- Born: 1938 (age 87–88) Oak Park, Illinois, U.S.
- Education: Princeton University (1960) London School of Economics (1960-1961) Harvard Business School (1963)
- Occupations: Field Museum, Chicago (President & CEO)
- Spouse: Judith Field West
- Children: 3
- Parents: John W. McCarter Sr. (father); Ruth McCarter (mother);

= John W. McCarter =

John W. McCarter Jr. (born 1938) is an American business executive and public educator, notable for his long tenure as president and CEO of the Field Museum in Chicago.

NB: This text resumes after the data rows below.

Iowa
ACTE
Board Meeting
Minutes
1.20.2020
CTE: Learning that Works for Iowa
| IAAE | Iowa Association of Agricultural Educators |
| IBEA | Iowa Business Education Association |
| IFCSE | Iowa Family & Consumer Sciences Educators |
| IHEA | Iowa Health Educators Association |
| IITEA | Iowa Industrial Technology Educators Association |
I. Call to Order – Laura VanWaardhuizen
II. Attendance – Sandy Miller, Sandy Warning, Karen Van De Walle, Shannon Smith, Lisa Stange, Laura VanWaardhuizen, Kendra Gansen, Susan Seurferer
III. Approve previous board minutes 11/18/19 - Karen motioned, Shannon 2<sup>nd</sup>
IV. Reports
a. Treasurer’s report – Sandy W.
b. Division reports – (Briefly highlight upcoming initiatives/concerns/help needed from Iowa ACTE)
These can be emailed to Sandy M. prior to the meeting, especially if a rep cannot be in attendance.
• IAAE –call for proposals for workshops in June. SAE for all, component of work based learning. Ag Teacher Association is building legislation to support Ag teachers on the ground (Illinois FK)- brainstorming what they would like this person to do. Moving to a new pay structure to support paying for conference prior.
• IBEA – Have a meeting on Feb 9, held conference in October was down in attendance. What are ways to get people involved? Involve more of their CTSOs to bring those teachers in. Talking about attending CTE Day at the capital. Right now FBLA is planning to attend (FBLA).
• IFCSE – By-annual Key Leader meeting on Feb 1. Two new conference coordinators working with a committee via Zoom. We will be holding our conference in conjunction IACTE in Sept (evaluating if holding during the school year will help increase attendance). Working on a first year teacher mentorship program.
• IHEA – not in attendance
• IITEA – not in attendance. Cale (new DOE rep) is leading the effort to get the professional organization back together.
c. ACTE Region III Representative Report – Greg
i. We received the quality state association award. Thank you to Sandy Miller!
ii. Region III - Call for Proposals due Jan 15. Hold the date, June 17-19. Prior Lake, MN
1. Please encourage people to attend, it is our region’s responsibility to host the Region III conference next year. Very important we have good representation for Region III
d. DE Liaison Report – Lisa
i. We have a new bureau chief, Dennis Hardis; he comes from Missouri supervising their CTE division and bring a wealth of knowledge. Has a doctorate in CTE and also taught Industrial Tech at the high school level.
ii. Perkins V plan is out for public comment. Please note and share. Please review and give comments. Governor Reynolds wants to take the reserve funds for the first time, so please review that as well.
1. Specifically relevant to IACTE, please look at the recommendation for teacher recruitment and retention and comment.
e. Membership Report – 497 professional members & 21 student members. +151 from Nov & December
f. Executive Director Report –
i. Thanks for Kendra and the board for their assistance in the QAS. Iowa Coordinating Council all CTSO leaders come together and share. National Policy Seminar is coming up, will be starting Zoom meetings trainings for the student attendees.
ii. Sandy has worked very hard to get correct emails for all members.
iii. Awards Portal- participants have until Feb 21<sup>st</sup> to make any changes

==Early life and education==
Born in Oak Park, Illinois, McCarter is the son of John W. McCarter Sr., and Ruth McCarter. He graduated from Princeton University in 1960. His senior thesis, in the Woodrow Wilson School, was on mayor Richard J. Daley and the Chicago democratic organization. He attended the London School of Economics in 1960-1961 and received an M.B.A. from the Harvard Business School in 1963.

==Business career==
From 1963, McCarter was with Booz Allen & Hamilton, Inc., consultanting with companies in agriculture, pharmaceuticals, and nutrition, and rising to vice president (1968-1969) McCarter was president of DeKalb Corporation and DeKalb-Pfizer Genetics until asked to resign by the board in 1986. At that time he rejoined Booz Allen, advancing to senior vice president.

==Government service==
McCarter served as a White House fellow in the Bureau of the Budget in 1966–1967, during the Johnson administration. He directed the Illinois Department of Finance and newly created Bureau of the Budget from 1969 to 1972, under Governor Richard B. Ogilvie.

==Later career==
Leaving Booz Allen, McCarter served as president and CEO of the Field Museum from 1996 until 2012, during which time McCarter was known for his work to modernize and expand the museum's mission. He has been a trustee of the University of Chicago, a trustee of Princeton University, a member of the Board of Governors of Argonne National Laboratory, a Regent of the Smithsonian Institution, a trustee and chair of Chicago's public television station WTTW, and has been a director or trustee of companies including W.W. Grainger, Janus Funds, and Divergence, Inc.

==Honors and awards==
McCarter is a Fellow of the American Academy of Arts and Sciences. In 2026, the Chicago History Museum selected him for the Marshall Field Making History Award for Distinction in Corporate Leadership and Innovation.

==Personal life==
McCarter married Judith Field West in 1965. They have three children.